▸ Task details: All of the data is to be written out again exactly, without the pictures.

▸ Provided data:
========

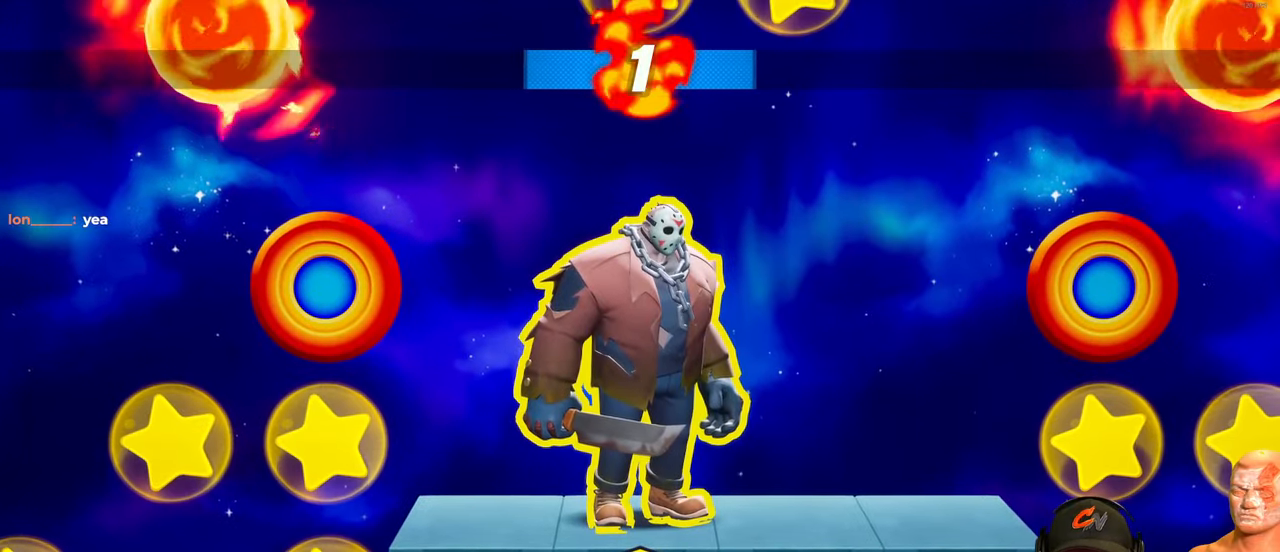
{"buttons": [], "left_stick": "center", "right_stick": "center", "events": [[50, "left_stick", "center"]]}
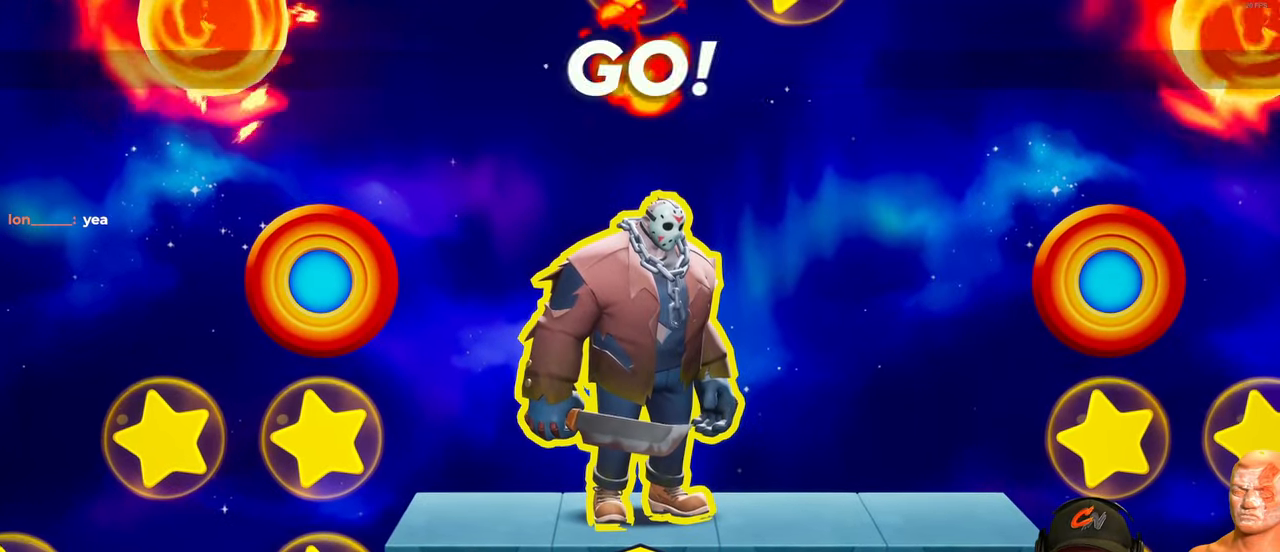
{"buttons": [], "left_stick": "center", "right_stick": "center", "events": []}
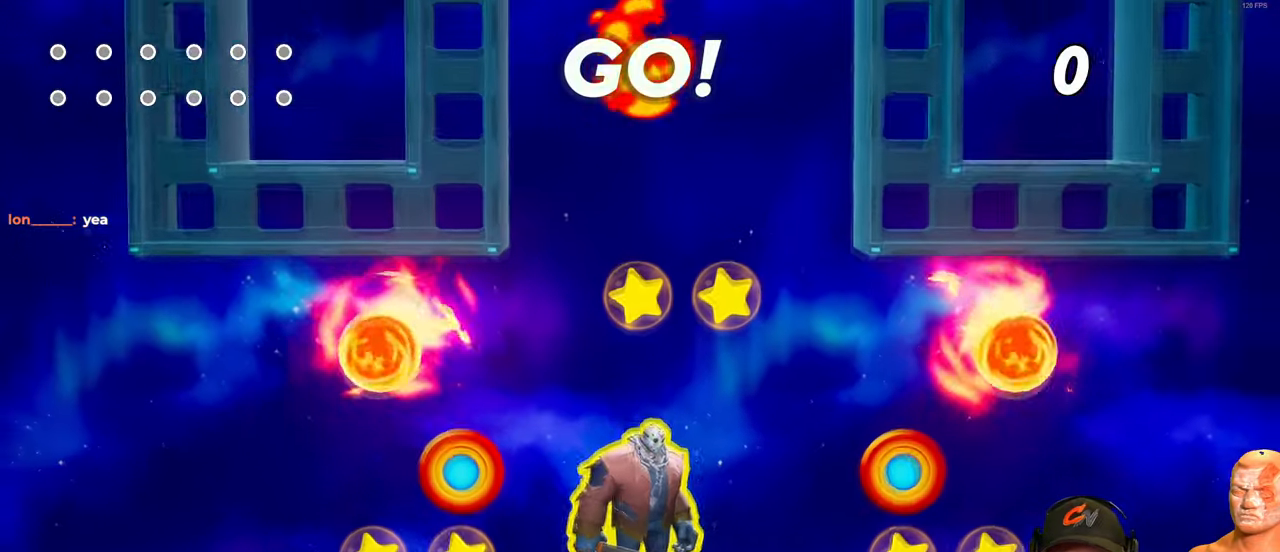
{"buttons": [], "left_stick": "center", "right_stick": "center", "events": [[34, "left_stick", "left"], [150, "left_stick", "center"], [434, "left_stick", "left"], [501, "left_stick", "center"]]}
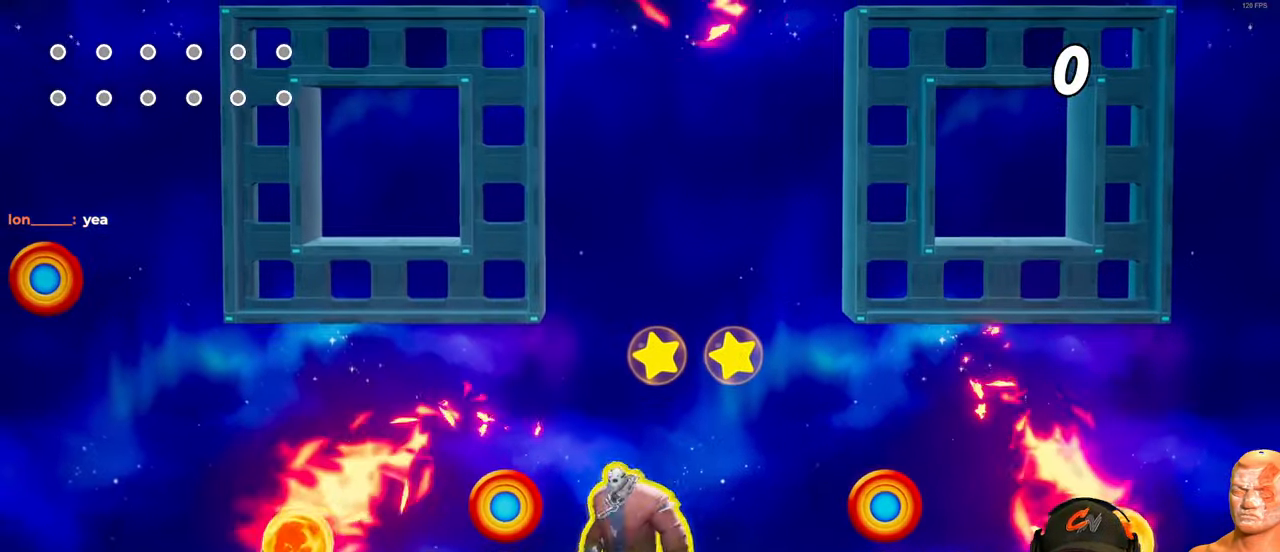
{"buttons": [], "left_stick": "center", "right_stick": "center", "events": [[167, "Y", "down"], [267, "Y", "up"], [283, "left_stick", "left"], [350, "left_stick", "center"]]}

========

▸ Answer to the problem:
{"buttons": [], "left_stick": "center", "right_stick": "center", "events": [[50, "left_stick", "center"]]}
{"buttons": [], "left_stick": "center", "right_stick": "center", "events": []}
{"buttons": [], "left_stick": "center", "right_stick": "center", "events": [[34, "left_stick", "left"], [150, "left_stick", "center"], [434, "left_stick", "left"], [501, "left_stick", "center"]]}
{"buttons": [], "left_stick": "center", "right_stick": "center", "events": [[167, "Y", "down"], [267, "Y", "up"], [283, "left_stick", "left"], [350, "left_stick", "center"]]}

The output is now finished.